In Paul Krugman's latest column, he talks up Switzerland's 1994 healthcare reform.
"Switzerland offers the clearest example: everyone is required to buy
insurance, insurers can't discriminate based on medical history or
pre-existing conditions, and lower-income citizens get government help
in paying for their policies."
Like the United States, Switzerland used to have a lot of for-profit
health insurance firms. After the reform, insurers were obligated to
offer health insurance plans on a non-profit basis. They can offer
other insurance policies on a for-profit basis, and offering
supplemental coverage has been a big source of growth for them. The
vast majority of universal health systems built around private insurers
have a similar non-profit requirement. The United States is definitely
the outlier here.
The Democrats presented the public option as a matter of choice. Why
not let consumers choose a leaner, more efficient system? But as
Gregory Mankiw has observed, a public provider is fundamentally
different from a private provider: it can't really go out of business.
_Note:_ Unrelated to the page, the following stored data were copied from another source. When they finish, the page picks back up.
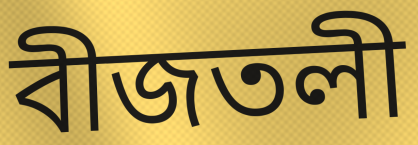
বীজতলী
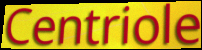
Centriole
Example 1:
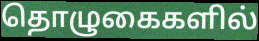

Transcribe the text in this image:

தொழுகைகளில்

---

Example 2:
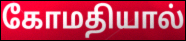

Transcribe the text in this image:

கோமதியால்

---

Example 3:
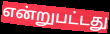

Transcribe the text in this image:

என்றுபட்டது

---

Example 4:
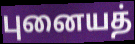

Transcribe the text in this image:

புனையத்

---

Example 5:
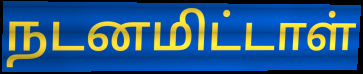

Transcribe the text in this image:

"Even if one accepts the president's broader goals of wider access to
health care and cost containment, his economic logic regarding the
public option is hard to follow. Consumer choice and honest competition
are indeed the foundation of a successful market system, but they are
usually achieved without a public provider. We don't need
government-run grocery stores or government-run gas stations to ensure
that Americans can buy food and fuel at reasonable prices."
"An important question about any public provider of health insurance is
whether it would have access to taxpayer funds. If not, the public plan
would have to stand on its own financially, as private plans do,
covering all expenses with premiums from those who signed up for it."
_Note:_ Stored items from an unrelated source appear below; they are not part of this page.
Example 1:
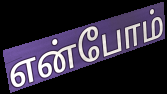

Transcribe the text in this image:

என்போம்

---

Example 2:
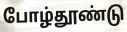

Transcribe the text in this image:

போழ்தூண்டு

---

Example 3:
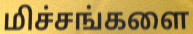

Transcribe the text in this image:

மிச்சங்களை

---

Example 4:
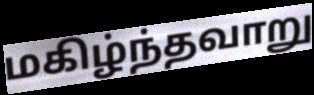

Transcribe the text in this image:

மகிழ்ந்தவாறு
"But if such a plan were desirable and feasible, nothing would stop
someone from setting it up right now. In essence, a public plan without
taxpayer support would be yet another nonprofit company offering health
insurance."
The case for co-ops is simple: we don't have enough non-profit
insurers. Let's encourage the creation of more of them. This might be
wrong. But the potential upside is considerable and the potential
downside is negligible. Bitter opposition to the idea suggests that the
right is needlessly hostile to reform.